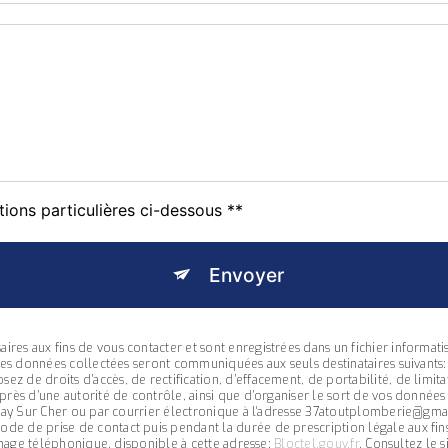
tions particulières ci-dessous **
Envoyer
s aux fins de vous contacter et sont enregistrées dans un fichier informatisé
 Les données collectées seront communiquées aux seuls destinataires suivants
de droits d’accès, de rectification, d’effacement, de portabilité, de limita
près d’une autorité de contrôle, ainsi que d’organiser le sort de vos donnée
zay Sur Cher ou par courrier électronique à l'adresse 37atoutplomberie@gmail.
 de prise de contact puis pendant la durée de prescription légale aux fins
rchage téléphonique, disponible à cette adresse:
Bloctel.gouv.fr
. Consultez le s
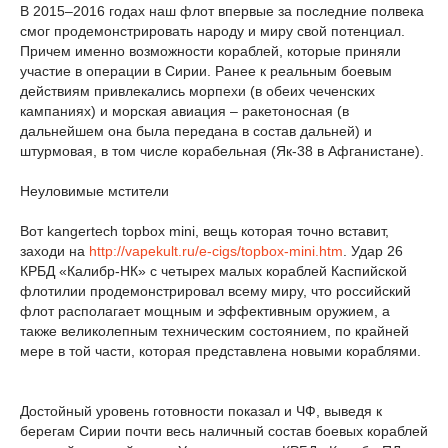
В 2015–2016 годах наш флот впервые за последние полвека
смог продемонстрировать народу и миру свой потенциал.
Причем именно возможности кораблей, которые приняли
участие в операции в Сирии. Ранее к реальным боевым
действиям привлекались морпехи (в обеих чеченских
кампаниях) и морская авиация – ракетоносная (в
дальнейшем она была передана в состав дальней) и
штурмовая, в том числе корабельная (Як-38 в Афганистане).
Неуловимые мстители
Вот kangertech topbox mini, вещь которая точно вставит,
заходи на
http://vapekult.ru/e-cigs/topbox-mini.htm
. Удар 26
КРБД «Калибр-НК» с четырех малых кораблей Каспийской
флотилии продемонстрировал всему миру, что российский
флот располагает мощным и эффективным оружием, а
также великолепным техническим состоянием, по крайней
мере в той части, которая представлена новыми кораблями.
Достойный уровень готовности показал и ЧФ, выведя к
берегам Сирии почти весь наличный состав боевых кораблей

__PROBLEM TO WORK ON__. Reproduce every line of text in the data above word for word, leaving out the picture markers.

__WRITTEN RESPONSE__.
tions particulières ci-dessous **
Envoyer
s aux fins de vous contacter et sont enregistrées dans un fichier informatisé
 Les données collectées seront communiquées aux seuls destinataires suivants
de droits d’accès, de rectification, d’effacement, de portabilité, de limita
près d’une autorité de contrôle, ainsi que d’organiser le sort de vos donnée
zay Sur Cher ou par courrier électronique à l'adresse 37atoutplomberie@gmail.
 de prise de contact puis pendant la durée de prescription légale aux fins
rchage téléphonique, disponible à cette adresse:
Bloctel.gouv.fr
. Consultez le s
В 2015–2016 годах наш флот впервые за последние полвека
смог продемонстрировать народу и миру свой потенциал.
Причем именно возможности кораблей, которые приняли
участие в операции в Сирии. Ранее к реальным боевым
действиям привлекались морпехи (в обеих чеченских
кампаниях) и морская авиация – ракетоносная (в
дальнейшем она была передана в состав дальней) и
штурмовая, в том числе корабельная (Як-38 в Афганистане).
Неуловимые мстители
Вот kangertech topbox mini, вещь которая точно вставит,
заходи на
http://vapekult.ru/e-cigs/topbox-mini.htm
. Удар 26
КРБД «Калибр-НК» с четырех малых кораблей Каспийской
флотилии продемонстрировал всему миру, что российский
флот располагает мощным и эффективным оружием, а
также великолепным техническим состоянием, по крайней
мере в той части, которая представлена новыми кораблями.
Достойный уровень готовности показал и ЧФ, выведя к
берегам Сирии почти весь наличный состав боевых кораблей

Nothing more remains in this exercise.